# Noob confusion.



## Feliks Karp (11/5/16)

Hi, apologies if these are stupid questions or I didn't use the search function properly to find an answer.

I'm really enjoying my Kanger topbox mini,I tried all the included coils and I'm down to the last one now, I'm pretty interested in using the RBA, I'm just a little confused over battery safety.

I'm using a LG HG2 18650 in the PV, now when I look at the various ohm calculators I would like to attempt to build a coil with a similar ohm value of 0.5 range. However when using the calculators it says that I will need in the range of 4 v+ for the 30 watt range that I've been using, this kind of freaked me out as the battery says it has a peak of 4.2v and nominal of 3.7 v. So I fired the current pre-made clapton, and the volt readings go up and down between 4.5 and 4.7. Is my battery going to explode?

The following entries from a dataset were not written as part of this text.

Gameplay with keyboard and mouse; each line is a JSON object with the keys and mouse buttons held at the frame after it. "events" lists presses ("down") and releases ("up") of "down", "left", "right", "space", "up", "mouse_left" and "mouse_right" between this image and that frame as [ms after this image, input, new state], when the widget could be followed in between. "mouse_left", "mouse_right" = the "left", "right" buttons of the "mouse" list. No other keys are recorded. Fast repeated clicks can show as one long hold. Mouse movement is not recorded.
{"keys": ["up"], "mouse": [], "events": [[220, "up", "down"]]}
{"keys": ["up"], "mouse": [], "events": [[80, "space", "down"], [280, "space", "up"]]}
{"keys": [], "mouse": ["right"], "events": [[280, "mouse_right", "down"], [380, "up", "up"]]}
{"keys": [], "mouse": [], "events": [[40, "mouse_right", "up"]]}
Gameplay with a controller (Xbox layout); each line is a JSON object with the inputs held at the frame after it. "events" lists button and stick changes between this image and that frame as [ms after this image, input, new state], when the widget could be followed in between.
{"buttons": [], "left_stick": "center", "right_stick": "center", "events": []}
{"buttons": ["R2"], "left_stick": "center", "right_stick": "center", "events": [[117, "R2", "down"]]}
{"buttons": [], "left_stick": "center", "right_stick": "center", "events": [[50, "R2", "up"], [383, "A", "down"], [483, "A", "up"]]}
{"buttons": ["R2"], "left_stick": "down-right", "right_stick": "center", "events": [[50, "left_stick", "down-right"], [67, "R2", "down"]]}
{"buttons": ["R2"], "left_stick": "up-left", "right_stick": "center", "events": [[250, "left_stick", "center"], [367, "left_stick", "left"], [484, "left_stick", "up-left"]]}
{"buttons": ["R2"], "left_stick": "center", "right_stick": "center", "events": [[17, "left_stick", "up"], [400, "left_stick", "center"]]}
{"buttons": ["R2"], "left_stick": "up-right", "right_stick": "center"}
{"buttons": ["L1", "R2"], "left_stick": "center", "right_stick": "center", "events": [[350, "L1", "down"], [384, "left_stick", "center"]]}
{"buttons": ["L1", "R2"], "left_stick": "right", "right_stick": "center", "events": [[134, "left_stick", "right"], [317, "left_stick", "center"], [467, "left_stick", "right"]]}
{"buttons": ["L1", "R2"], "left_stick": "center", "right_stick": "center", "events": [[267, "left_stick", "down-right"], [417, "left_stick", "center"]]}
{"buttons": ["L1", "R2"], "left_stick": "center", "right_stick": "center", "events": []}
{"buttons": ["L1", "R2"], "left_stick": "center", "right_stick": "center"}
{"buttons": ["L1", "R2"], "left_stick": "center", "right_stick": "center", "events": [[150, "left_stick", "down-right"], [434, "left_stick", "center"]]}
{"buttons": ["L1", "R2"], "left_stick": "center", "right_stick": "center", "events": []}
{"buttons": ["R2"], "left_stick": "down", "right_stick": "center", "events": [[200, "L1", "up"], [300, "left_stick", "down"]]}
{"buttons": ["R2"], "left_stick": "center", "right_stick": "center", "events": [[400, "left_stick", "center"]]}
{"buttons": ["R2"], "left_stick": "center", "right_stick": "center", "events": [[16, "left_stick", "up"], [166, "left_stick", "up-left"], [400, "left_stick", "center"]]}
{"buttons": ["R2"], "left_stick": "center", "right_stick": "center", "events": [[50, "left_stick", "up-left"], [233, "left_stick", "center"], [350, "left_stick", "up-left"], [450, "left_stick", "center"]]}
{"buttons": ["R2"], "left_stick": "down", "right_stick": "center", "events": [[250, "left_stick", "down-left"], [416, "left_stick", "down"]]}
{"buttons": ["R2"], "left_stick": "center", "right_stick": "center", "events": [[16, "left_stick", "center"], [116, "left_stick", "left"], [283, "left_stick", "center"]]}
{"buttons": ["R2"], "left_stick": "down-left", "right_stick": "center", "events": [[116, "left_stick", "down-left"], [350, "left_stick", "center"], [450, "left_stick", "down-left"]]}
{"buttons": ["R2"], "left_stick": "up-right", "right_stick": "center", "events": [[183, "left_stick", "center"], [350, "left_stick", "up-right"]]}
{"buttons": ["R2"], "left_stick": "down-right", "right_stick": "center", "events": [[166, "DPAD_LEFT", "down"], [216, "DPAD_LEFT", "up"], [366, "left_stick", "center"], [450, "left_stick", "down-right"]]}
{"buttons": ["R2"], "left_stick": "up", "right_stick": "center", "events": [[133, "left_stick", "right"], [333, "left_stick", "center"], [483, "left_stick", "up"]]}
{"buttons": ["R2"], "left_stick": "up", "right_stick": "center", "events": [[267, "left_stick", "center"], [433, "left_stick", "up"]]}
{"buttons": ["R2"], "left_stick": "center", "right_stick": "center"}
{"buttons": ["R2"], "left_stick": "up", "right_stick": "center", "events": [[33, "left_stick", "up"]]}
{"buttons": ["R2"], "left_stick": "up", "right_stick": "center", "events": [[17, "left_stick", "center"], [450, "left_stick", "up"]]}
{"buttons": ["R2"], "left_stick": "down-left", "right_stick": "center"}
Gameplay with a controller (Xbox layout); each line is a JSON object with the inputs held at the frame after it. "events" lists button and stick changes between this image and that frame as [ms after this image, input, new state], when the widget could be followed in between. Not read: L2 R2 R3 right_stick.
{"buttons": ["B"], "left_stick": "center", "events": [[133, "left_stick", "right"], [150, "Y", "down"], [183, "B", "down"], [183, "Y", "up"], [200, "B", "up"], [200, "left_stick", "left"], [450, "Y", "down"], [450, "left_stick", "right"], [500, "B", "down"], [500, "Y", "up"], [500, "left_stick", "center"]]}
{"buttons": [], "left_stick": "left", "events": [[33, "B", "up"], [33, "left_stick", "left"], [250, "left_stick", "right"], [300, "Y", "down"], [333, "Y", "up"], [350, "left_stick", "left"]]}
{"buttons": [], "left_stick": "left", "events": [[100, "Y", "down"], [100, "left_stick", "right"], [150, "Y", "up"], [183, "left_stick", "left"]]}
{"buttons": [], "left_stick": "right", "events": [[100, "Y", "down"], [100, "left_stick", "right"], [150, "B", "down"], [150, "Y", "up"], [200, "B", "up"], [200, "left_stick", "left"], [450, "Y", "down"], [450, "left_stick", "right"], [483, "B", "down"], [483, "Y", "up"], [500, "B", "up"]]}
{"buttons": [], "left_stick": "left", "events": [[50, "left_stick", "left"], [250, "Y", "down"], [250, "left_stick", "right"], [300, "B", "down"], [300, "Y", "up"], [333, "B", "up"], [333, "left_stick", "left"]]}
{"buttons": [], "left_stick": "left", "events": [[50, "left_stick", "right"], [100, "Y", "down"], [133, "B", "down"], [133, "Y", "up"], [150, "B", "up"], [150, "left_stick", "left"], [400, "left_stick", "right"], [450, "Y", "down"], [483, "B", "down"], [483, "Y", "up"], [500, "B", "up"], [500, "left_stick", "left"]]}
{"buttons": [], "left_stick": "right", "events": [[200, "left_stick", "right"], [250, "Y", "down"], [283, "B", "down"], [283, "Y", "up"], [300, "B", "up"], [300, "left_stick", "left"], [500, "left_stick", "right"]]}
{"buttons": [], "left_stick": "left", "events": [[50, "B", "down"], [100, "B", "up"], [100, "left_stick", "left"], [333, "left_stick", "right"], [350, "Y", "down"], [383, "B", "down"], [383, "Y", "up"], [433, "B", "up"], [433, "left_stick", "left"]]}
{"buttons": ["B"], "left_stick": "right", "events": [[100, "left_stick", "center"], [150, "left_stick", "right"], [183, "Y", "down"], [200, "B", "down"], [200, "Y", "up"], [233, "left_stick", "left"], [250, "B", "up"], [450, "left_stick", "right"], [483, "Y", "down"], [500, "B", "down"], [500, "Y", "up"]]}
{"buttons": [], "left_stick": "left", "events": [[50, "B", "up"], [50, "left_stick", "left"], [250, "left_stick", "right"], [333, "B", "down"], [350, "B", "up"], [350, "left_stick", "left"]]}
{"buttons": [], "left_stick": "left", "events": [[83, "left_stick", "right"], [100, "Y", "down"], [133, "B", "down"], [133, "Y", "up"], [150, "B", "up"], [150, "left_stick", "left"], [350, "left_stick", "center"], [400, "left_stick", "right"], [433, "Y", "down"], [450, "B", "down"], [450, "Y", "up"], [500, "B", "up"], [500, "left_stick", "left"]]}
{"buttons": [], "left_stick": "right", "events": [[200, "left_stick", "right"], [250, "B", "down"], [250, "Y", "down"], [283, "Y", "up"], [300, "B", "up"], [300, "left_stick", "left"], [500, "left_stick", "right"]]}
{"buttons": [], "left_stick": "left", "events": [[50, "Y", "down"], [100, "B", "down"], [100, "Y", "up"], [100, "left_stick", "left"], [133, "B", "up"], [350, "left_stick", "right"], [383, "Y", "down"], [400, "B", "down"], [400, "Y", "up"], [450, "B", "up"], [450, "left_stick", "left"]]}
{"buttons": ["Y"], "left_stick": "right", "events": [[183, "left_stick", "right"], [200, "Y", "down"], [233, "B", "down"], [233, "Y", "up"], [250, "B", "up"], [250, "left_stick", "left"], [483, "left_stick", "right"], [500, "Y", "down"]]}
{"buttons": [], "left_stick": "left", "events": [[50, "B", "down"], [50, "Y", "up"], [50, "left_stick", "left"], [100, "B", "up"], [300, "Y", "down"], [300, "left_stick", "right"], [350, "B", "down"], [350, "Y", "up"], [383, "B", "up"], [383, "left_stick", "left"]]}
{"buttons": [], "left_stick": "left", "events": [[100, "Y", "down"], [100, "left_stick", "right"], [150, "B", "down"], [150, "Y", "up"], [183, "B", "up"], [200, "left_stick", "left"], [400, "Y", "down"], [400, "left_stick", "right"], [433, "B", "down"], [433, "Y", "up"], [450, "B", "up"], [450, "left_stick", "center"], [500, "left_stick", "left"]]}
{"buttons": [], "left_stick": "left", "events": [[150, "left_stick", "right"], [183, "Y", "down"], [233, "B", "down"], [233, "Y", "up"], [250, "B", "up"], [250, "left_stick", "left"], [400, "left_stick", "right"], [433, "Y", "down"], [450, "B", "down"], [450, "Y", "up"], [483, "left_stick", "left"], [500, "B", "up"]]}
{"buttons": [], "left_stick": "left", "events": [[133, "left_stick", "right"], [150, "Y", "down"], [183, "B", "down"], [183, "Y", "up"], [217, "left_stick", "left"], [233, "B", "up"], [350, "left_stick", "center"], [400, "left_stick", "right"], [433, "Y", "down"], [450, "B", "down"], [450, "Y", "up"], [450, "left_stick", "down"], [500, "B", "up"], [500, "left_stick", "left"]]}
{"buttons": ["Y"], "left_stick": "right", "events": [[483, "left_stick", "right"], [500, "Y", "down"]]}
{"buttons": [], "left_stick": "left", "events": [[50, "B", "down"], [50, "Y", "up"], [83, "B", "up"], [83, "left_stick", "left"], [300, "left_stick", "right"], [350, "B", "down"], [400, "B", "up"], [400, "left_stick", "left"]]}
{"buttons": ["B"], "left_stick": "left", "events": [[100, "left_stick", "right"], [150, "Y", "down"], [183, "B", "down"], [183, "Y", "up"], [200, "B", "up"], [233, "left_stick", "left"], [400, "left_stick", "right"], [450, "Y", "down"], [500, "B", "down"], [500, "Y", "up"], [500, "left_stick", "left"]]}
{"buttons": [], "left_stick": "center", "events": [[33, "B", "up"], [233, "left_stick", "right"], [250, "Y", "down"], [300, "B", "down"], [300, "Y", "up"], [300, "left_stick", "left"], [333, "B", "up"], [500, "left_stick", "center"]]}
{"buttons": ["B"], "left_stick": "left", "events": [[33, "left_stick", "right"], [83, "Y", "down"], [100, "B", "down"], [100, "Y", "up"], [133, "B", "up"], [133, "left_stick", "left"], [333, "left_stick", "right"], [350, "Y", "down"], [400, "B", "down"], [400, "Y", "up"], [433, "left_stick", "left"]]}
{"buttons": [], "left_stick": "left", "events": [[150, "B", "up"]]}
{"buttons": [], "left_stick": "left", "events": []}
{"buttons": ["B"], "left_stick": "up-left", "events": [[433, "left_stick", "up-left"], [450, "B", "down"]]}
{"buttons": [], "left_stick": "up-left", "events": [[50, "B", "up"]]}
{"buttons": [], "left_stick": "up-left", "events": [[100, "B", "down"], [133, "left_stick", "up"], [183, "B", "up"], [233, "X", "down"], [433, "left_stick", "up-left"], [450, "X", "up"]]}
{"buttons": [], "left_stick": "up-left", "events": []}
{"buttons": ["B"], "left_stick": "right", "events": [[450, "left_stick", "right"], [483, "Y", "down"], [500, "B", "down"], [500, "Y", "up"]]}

The included cheat sheet says I can fire 0.5ohm coils at 15-50, but these voltage readings seem unsafe. Am I being a noob here, misunderstanding something?

Thanks in advance.


----------



## Kalashnikov (11/5/16)

Dont worry about those things. The mod is regulated. The mod will fire. For instance i have a 0.36 build. if i fire at 75w it will need 5.2volts. The battery can do those. It just simply means it drains faster. Also the mods chip will insure it only fires what it can handle. The lg is a good battery so in any single mod device you can fire to the devices wattage limit. Only with dual mods do you need to monitor your amp draw especially when going over the 150w range. You should be more concerned with your amp draw than your volts being used

Reactions: Agree 1 | Thanks 1


----------



## Stosta (11/5/16)

Feliks Karp said:


> Hi, apologies if these are stupid questions or I didn't use the search function properly to find an answer.
> 
> I'm really enjoying my Kanger topbox mini,I tried all the included coils and I'm down to the last one now, I'm pretty interested in using the RBA, I'm just a little confused over battery safety.
> 
> ...


This is the exact same confusion I had when I started RBA! Don't worry about the voltage, the 4.2 peak refers to the lifespan as opposed to anything else. The 4.2 refers to the amount of "battery life" you have available, so as you use it, it will start to decrease, and then when you recharge it will go back to 4.2. The exploding part you need to worry about would be amp drain, and if you're build at 0.5ohms you will be fine to go up to 60W with that battery.

Reactions: Agree 1 | Thanks 1


----------



## Stosta (11/5/16)

To work it out for yourself, go to...

http://www.steam-engine.org/batt.asp?b=LG_18650HG2&mah=3000&c=6.666666666666667

Tick the regulated (APV) box on the left as your mod is regulated.

Set the Atomizer Resistance Value to 0.5 ohms (What you want to build it at).

Mode to "Power Regulation (VW)".

Choose your battery preset to the LG HG2.

Now you can adjust your wattage and find out what is safe. Just pay attention to the block titled "Amp Limit". As long as it stays above 20% (Your battery needs that as a safe "headroom", you will be hundreds!

Reactions: Thanks 1


----------



## Feliks Karp (11/5/16)

Thank you both for the replies, first post here and already feel like I'm in good hands.

Reactions: Like 3


----------



## Stosta (11/5/16)

Feliks Karp said:


> Thank you both for the replies, first post here and already feel like I'm in good hands.


No worries! We're all here to learn

Reactions: Like 1


----------



## Nightwalker (11/5/16)

Welcome. 
But pls, there's no stupid questions here

Reactions: Thanks 1


----------



## Nightwalker (11/5/16)

And I can't answer your questions as the vapers beat me to it

Reactions: Funny 2


----------



## Neal (11/5/16)

Welcome to the forum mate, never consider any questions you may have to be stupid in any way, ask away. I have learned a great deal from the helpful and excellent members since joining forum. Enjoy your journey.

Reactions: Agree 1 | Thanks 1


----------



## Feliks Karp (11/5/16)

Thanks guys, kicking a 30-a-day habit, so my brains probably just a bit scrambled, but think I'm going to enjoy it here.

Reactions: Like 2 | Can relate 1


----------



## SkollieG (11/5/16)

Feliks Karp said:


> Thanks guys, kicking a 30-a-day habit, so my brains probably just a bit scrambled, but think I'm going to enjoy it here.


Welcome...Any cravings you get, just grab that vape and vape the heck out of it! Also helps not having any stinkies around AT ALL...The first couple of weeks are a little difficult (i'm only 2 1/2 months in) but stay focused and you can do it EZPZ  Good luck!

Reactions: Like 2


----------



## Feliks Karp (11/5/16)

Greg Psaros said:


> Welcome...Any cravings you get, just grab that vape and vape the heck out of it! Also helps not having any stinkies around AT ALL...The first couple of weeks are a little difficult (i'm only 2 1/2 months in) but stay focused and you can do it EZPZ  Good luck!



Thanks man

Reactions: Like 1


----------